• _Your assignment_: The answer must consist of every line from the entries below that contains the word "startOffset".
Records for this exercise START
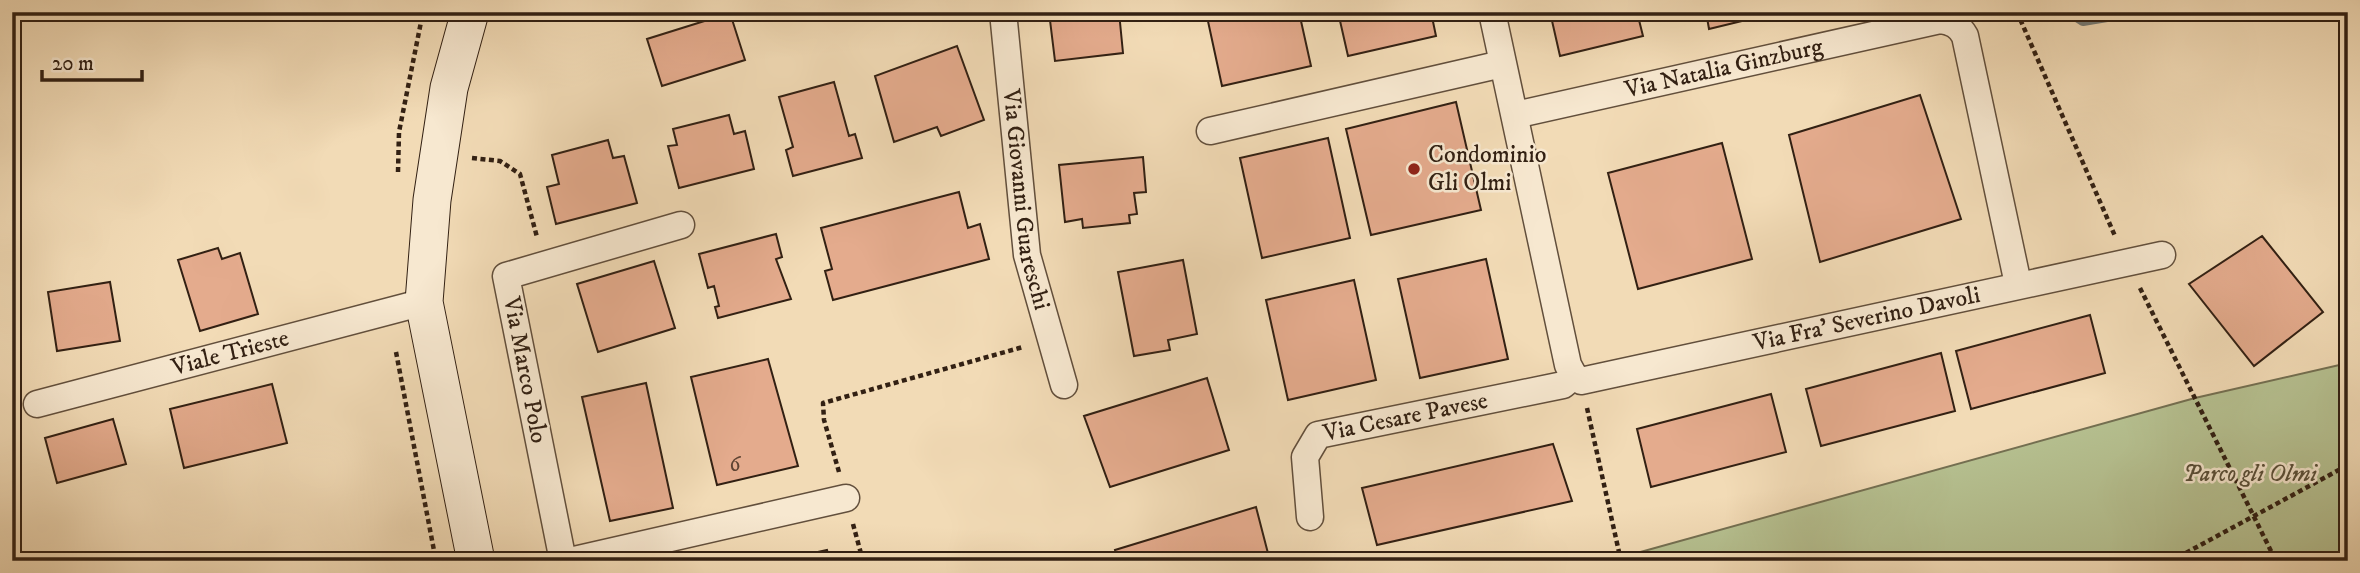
<svg xmlns="http://www.w3.org/2000/svg" width="2360" height="573" viewBox="0 0 2360 573" font-family="'IM FELL DW Pica',serif">
  <style>
    .green { fill: #b6c191; stroke: #747052; stroke-width: 2 }
    .lines { fill: none; stroke-linecap: round; stroke-linejoin: round }
    .stream { stroke: #747b77; stroke-width: 10 }
    .building { fill: #e4ab8d; stroke: #322013; stroke-width: 2 }
    .minor-casing { stroke: #624f3c; stroke-width: 29 }
    .secondary-casing { stroke: #322013; stroke-width: 39 }
    .path { stroke: #322013; stroke-width: 4.5; stroke-dasharray: 5 3.5; stroke-linecap: butt }
    .minor { stroke: #f7e8d0; stroke-width: 26 }
    .secondary { stroke: #f7e8d0; stroke-width: 37 }
    .poi-dot { fill: #8f2418; stroke: #f7e8d0; stroke-width: 2.5 }
    .labels { text-anchor: middle; dominant-baseline: central; stroke-width: 5; stroke-linejoin: round; paint-order: stroke }
    .number-label { font-size: 21px; fill: #5e4332 }
    .street-label { font-size: 24px; fill: #322013; stroke: #f7e8d0 }
    .poi-label { font-size: 24px; fill: #322013; stroke: #f7e8d0; text-anchor: start }
    .park-label { font-size: 24px; font-style: italic; fill: #5a5039; stroke: #f7e8d0 }
  </style>
  <rect width="100%" height="100%" fill="#f2dbb6"/>
  <filter id="stains"><feTurbulence type="fractalNoise" baseFrequency=".00286" numOctaves="4"/><feColorMatrix values="0 0 0 0 .2 0 0 0 0 .09 0 0 0 0 .02 0 0 0 .5 -.17"/></filter>
  <radialGradient id="worn" r=".72"><stop offset=".6" stop-color="#630" stop-opacity="0"/><stop offset="1" stop-color="#630" stop-opacity=".3"/></radialGradient>
  <path class="green" d="M2348 363V459L2339 465 2348 476V561H1608L2195 398Z"/>
  <g class="lines">
    <path class="stream" d="M2069 12 2083 21 2137 12"/>
  </g>
  <path class="building" d="M1049 12H1119L1123 53 1055 61Z
    M1206 12H1299L1311 66 1222 86Z
    M1338 12H1431L1436 36 1348 56Z
    M1550 12H1637L1643 36 1560 56Z
    M1706 12H1779L1709 29Z
    M730 13 745 60 662 86 647 39Z
    M957 46 984 120 941 136 937 127 894 142 875 76Z
    M834 82 849 136 855 134 862 158 793 176 786 150 793 147 779 97Z
    M1920 95 1961 219 1820 262 1789 135Z
    M1456 102 1481 210 1371 235 1346 129Z
    M729 115 734 134 745 131 754 169 679 188 668 146 677 145 673 129Z
    M1328 138 1350 238 1262 258 1240 158Z
    M608 140 613 158 624 156 637 203 556 224 547 187 559 184 552 155Z
    M1722 143 1752 259 1638 289 1608 173Z
    M1143 157 1146 192 1134 193 1137 214 1129 215 1130 223 1083 228 1082 219 1065 222 1059 165Z
    M959 192 968 228 980 224 989 259 833 300 825 271 832 269 821 228Z
    M776 234 782 257 776 259 791 299 718 318 715 307 719 306 714 286 708 288 699 254Z
    M2262 236 2323 312 2254 366 2189 284Z
    M218 248 222 259 240 253 258 314 200 331 178 260Z
    M1486 259 1508 359 1420 378 1398 279Z
    M1183 260 1197 334 1168 340 1170 350 1134 356 1118 272Z
    M654 261 675 328 598 352 577 284Z
    M1354 280 1376 380 1288 400 1266 300Z
    M110 282 120 341 57 351 48 292Z
    M2090 315 2105 373 1971 409 1956 351Z
    M1941 353 1955 411 1821 446 1806 389Z
    M768 359 798 466 717 485 691 377Z
    M1207 378 1229 450 1110 487 1084 416Z
    M646 383 673 508 610 521 582 397Z
    M272 384 287 443 184 468 170 409Z
    M1771 394 1786 452 1651 487 1637 429Z
    M113 419 126 464 57 483 45 438Z
    M1553 444 1572 501 1377 545 1362 488Z
    M1256 507 1270 561H1118L1115 550Z
    M827 550 830 561H777Z"/>
  <g class="lines">
    <defs>
      <g id="minor">
        <path id="s1" d="M1003 12 1027 255 1064 385"/>
        <path d="M1492 12 1568 365 1574 376"/>
        <path id="s2" d="M1515 115 1940 20C1952 22 1959 25 1965 36L2018 284"/>
        <path d="M1210 131 1502 64"/>
        <path id="s3" d="M1574 376 1581 381 2162 255"/>
        <path id="s4" d="M37 404 424 302"/>
        <path id="s5" d="M1310 517 1305 457 1318 435 1563 385 1574 376"/>
        <path d="M563 561 506 276 681 225"/>
        <path d="M570 561 846 498"/>
      </g>
      <path id="secondary" d="M470 12 449 88 432 200 424 302 476 561"/>
    </defs>
    <use href="#minor" class="minor-casing"/>
    <use href="#secondary" class="secondary-casing"/>
    <path class="path" d="M2017 12 2115 236
      M472 158 500 161 520 174 537 237
      M398 172 399 132 423 12
      M2140 288 2276 561
      M396 352 436 561
      M1587 408 1621 561
      M839 472 824 420 823 403 1023 347
      M853 524 863 561
      M2171 561 2348 465"/>
    <use href="#minor" class="minor"/>
    <use href="#secondary" class="secondary"/>
  </g>
  <circle class="poi-dot" cx="1414" cy="169" r="7"/>
  <g class="labels">
    <g class="number-label">
      <text x="735" y="465">6</text>
    </g>
    <g class="street-label">
      <text stroke="none"><textPath href="#s2" startOffset="214">Via Natalia Ginzburg</textPath></text>
      <text stroke="none"><textPath href="#s1" startOffset="189">Via Giovanni Guareschi</textPath></text>
      <text stroke="none"><textPath href="#s3" startOffset="301">Via Fra' Severino Davoli</textPath></text>
      <text stroke="none"><textPath href="#s4" startOffset="200">Viale Trieste</textPath></text>
      <text transform="translate(525 370) rotate(79)">Via Marco Polo</text>
      <text stroke="none"><textPath href="#s5" startOffset="175">Via Cesare Pavese</textPath></text>
    </g>
    <g class="poi-label">
      <text x="1428" y="155">Condominio<tspan x="1428" dy="28">Gli Olmi</tspan></text>
    </g>
    <g class="park-label">
      <text x="2250" y="474">Parco gli Olmi</text>
    </g>
  </g>
  <rect width="2360" height="573" fill="none" stroke="#f2dbb6" stroke-width="42"/>
  <rect x="14" y="14" width="2332" height="545" fill="none" stroke="#322013" stroke-width="3.5"/>
  <rect x="21" y="21" width="2318" height="531" fill="none" stroke="#322013" stroke-width="2"/>
  <path d="M42 70v10h100v-10" fill="none" stroke="#322013" stroke-width="3.5"/>
  <text x="52" y="70" font-size="21" fill="#322013" stroke="#f7e8d0" stroke-width="5" paint-order="stroke">20 m</text>
  <rect width="100%" height="100%" filter="url(#stains)"/>
  <rect width="100%" height="100%" fill="url(#worn)"/>
</svg>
Records for this exercise END
• _Output of the task_:
      <text stroke="none"><textPath href="#s2" startOffset="214">Via Natalia Ginzburg</textPath></text>
      <text stroke="none"><textPath href="#s1" startOffset="189">Via Giovanni Guareschi</textPath></text>
      <text stroke="none"><textPath href="#s3" startOffset="301">Via Fra' Severino Davoli</textPath></text>
      <text stroke="none"><textPath href="#s4" startOffset="200">Viale Trieste</textPath></text>
      <text stroke="none"><textPath href="#s5" startOffset="175">Via Cesare Pavese</textPath></text>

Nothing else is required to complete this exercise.